To develop AI products effectively, it’s crucial to have a comprehensive understanding of the creative process behind AI or deep learning models. This involves closely collaborating with the team and having a strong grasp of the technology to establish achievable key results and avoid unnecessary iteration due to a lack of knowledge.
For instance, if the current state-of-the-art detection rates for a product are a True Positive Rate (TPR) of 95% and a False Positive Rate (FPR) of up to 0.2%, proposing a TPR of 99% to stakeholders or the technical team would be unrealistic. However, with an understanding of the technology, proposing achievable targets such as a TPR of 92% for an Android app is possible. This approach allows both parties to work with a shared understanding of the technology and realistic expectations.
In situations where there is no existing technology to build upon, conducting a preliminary Proof of Concept (POC) phase is crucial. This involves creating a basic prototype of the AI product or solution to test whether it can deliver the desired functionality. Although this may seem like additional work, it can help to reduce uncertainty in the AI process and enable the establishment of clear requirements and acceptance criteria.
The POC phase can also help to identify potential technical challenges and limitations early on in the development process. This allows for adjustments to be made before significant time and resources are invested in developing the full product or solution. By conducting a POC, developers can gain a better understanding of the capabilities and limitations of the AI technology they are working with. This understanding can help to guide the development process and ensure that the final product meets the needs of end-users.
Conclusion:
AI products represent a significant shift in how we approach product and project management. It is clear that these products have the potential to revolutionize industries and change the way we work.
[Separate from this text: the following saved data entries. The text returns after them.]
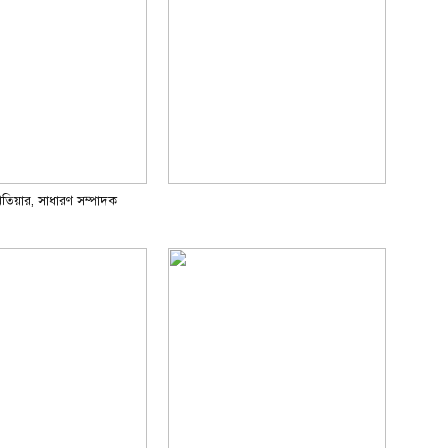
তিয়ার, সাধারণ সম্পাদক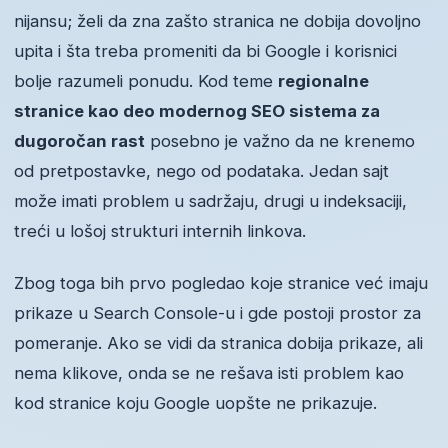
nijansu; želi da zna zašto stranica ne dobija dovoljno
upita i šta treba promeniti da bi Google i korisnici
bolje razumeli ponudu. Kod teme
regionalne
stranice kao deo modernog SEO sistema za
dugoročan rast
posebno je važno da ne krenemo
od pretpostavke, nego od podataka. Jedan sajt
može imati problem u sadržaju, drugi u indeksaciji,
treći u lošoj strukturi internih linkova.
Zbog toga bih prvo pogledao koje stranice već imaju
prikaze u Search Console-u i gde postoji prostor za
pomeranje. Ako se vidi da stranica dobija prikaze, ali
nema klikove, onda se ne rešava isti problem kao
kod stranice koju Google uopšte ne prikazuje.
However, it is important to note that AI product development is not a closed process, and there is still much to explore and learn.
As we continue to push the boundaries of what is possible with AI, it is crucial that we remain open-minded and flexible in our approach. We cannot rely on outdated management theories and practices, and we must be willing to adapt to new technologies and processes. Maybe in 5 years, AI products will simply be a part of our everyday products, and we will look back on this time as the beginning of a new era of innovation and progress.
What do you think are the biggest challenges Product Managers face when developing AI products, and how do you think they can overcome them?